Conforme explica o especialista, a atuação de facções criminosas é fator de grande preocupação, visto que veem no contrabando de cigarros uma atividade de baixo risco e alta lucratividade, e se utilizam deste método como uma das principais fontes de financiamento.

"Em geral, o comércio de produtos ilegais está vinculado a uma série de outros tipos de crimes ainda mais graves, tais como o tráfico de armas, de munição e de drogas, lavagem de dinheiro, roubo, homicídios, sequestros. Essa é uma parte da lista de crimes, por exemplo, das organizações criminosas ligadas ao cigarro, que têm crescido nos últimos anos. Ou seja, o cigarro contrabandeado é um dos pilares financeiros dessas facções, porque tem alta demanda e baixo risco comparado a outras atividades ilícitas. Ignorar esse elo é permitir que o crime siga se fortalecendo."

Maria Carmen Fantini também reitera a profunda ligação do contrabando de cigarros ao crime organizado.

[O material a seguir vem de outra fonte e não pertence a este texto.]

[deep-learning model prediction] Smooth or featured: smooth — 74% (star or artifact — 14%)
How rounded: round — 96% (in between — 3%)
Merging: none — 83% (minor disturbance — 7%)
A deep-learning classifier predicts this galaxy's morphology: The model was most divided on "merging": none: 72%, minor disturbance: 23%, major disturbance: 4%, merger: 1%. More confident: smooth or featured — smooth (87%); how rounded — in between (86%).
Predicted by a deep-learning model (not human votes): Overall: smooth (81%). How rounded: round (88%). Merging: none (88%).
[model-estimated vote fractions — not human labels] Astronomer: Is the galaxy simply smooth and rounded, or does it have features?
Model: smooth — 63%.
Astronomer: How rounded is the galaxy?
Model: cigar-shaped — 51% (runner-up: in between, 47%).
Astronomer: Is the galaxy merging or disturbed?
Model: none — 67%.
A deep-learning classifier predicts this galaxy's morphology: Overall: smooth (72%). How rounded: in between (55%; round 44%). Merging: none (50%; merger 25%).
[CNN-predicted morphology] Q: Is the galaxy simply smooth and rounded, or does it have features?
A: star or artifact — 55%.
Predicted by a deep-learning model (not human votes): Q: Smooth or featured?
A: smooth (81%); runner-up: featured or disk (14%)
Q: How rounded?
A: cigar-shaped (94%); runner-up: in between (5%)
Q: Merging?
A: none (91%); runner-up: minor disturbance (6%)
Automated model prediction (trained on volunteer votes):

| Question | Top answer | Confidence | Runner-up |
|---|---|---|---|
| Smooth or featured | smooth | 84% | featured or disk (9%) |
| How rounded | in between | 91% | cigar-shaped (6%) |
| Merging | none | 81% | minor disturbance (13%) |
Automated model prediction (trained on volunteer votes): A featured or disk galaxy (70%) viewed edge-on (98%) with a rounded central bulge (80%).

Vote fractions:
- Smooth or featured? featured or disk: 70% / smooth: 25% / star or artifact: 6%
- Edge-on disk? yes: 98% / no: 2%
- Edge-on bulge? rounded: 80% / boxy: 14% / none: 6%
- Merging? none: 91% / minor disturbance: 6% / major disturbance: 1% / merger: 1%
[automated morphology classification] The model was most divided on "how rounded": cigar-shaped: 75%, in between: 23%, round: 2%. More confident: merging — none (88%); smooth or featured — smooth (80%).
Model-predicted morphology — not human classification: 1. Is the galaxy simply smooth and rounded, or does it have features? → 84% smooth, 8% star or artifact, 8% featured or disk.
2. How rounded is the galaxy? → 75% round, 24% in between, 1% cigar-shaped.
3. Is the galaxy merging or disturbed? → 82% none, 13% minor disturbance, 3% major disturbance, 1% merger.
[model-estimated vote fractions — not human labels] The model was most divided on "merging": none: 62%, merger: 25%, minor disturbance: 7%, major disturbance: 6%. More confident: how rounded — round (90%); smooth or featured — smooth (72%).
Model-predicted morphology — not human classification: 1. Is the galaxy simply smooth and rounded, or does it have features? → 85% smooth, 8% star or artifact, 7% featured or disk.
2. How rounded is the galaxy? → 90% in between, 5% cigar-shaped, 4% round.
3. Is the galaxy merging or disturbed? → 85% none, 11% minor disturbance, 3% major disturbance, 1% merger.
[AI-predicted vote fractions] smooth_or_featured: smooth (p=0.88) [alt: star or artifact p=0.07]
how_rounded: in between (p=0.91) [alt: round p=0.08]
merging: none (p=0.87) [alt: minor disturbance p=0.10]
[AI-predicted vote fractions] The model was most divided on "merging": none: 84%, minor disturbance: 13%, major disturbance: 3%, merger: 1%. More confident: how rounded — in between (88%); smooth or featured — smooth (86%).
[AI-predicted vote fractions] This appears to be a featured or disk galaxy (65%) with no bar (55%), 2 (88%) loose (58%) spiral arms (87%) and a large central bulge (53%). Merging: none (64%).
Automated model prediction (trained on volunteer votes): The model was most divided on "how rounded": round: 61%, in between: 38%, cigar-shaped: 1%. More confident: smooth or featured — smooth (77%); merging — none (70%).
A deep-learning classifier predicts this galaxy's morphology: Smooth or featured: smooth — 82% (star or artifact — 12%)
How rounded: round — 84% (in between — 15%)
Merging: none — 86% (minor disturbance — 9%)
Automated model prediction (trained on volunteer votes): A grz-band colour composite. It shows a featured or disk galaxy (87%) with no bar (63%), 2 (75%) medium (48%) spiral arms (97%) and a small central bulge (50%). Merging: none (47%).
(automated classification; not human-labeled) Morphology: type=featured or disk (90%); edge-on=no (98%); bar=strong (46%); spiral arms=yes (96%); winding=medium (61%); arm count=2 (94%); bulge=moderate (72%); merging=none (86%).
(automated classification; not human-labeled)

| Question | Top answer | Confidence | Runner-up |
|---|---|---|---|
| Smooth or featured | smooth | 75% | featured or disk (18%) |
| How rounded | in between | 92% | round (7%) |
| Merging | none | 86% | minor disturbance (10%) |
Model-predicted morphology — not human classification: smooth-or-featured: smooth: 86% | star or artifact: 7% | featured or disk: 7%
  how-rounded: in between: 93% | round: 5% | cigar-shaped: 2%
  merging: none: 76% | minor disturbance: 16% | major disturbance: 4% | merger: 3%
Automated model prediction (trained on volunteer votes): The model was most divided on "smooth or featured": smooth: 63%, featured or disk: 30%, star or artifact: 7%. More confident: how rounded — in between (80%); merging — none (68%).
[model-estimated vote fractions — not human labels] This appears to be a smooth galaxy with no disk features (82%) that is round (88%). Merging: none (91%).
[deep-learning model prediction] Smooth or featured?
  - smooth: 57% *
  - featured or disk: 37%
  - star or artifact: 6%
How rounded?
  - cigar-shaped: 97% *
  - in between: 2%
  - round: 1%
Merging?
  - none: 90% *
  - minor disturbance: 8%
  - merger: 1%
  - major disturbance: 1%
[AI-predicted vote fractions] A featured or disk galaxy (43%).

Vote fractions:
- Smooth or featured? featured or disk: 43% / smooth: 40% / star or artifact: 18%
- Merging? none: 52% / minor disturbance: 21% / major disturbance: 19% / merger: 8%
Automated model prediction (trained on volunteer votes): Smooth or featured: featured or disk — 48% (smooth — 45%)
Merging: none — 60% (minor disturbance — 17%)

"As mesmas rotas e estruturas logísticas usadas para o cigarro ilegal são frequentemente utilizadas para o tráfico de drogas e armas, a lavagem de dinheiro e a exploração do trabalho escravo. Da mesma forma, o lucro advindo da comercialização do cigarro contrabandeado financia as atividades das organizações criminosas."

Metodologia da pesquisa

A pesquisa realizada pelo Ipec cobre mais de 200 municípios brasileiros, entrevistando consumidores regulares de cigarro industrializado (mínimo de 7 unidades por semana). A amostragem considera áreas urbanas de cidades com mais de 20 mil habitantes, o que representa 75% da população de 18 a 64 anos.

Fonte: FNCP - Fórum Nacional contra a Pirataria e a Ilegalidade.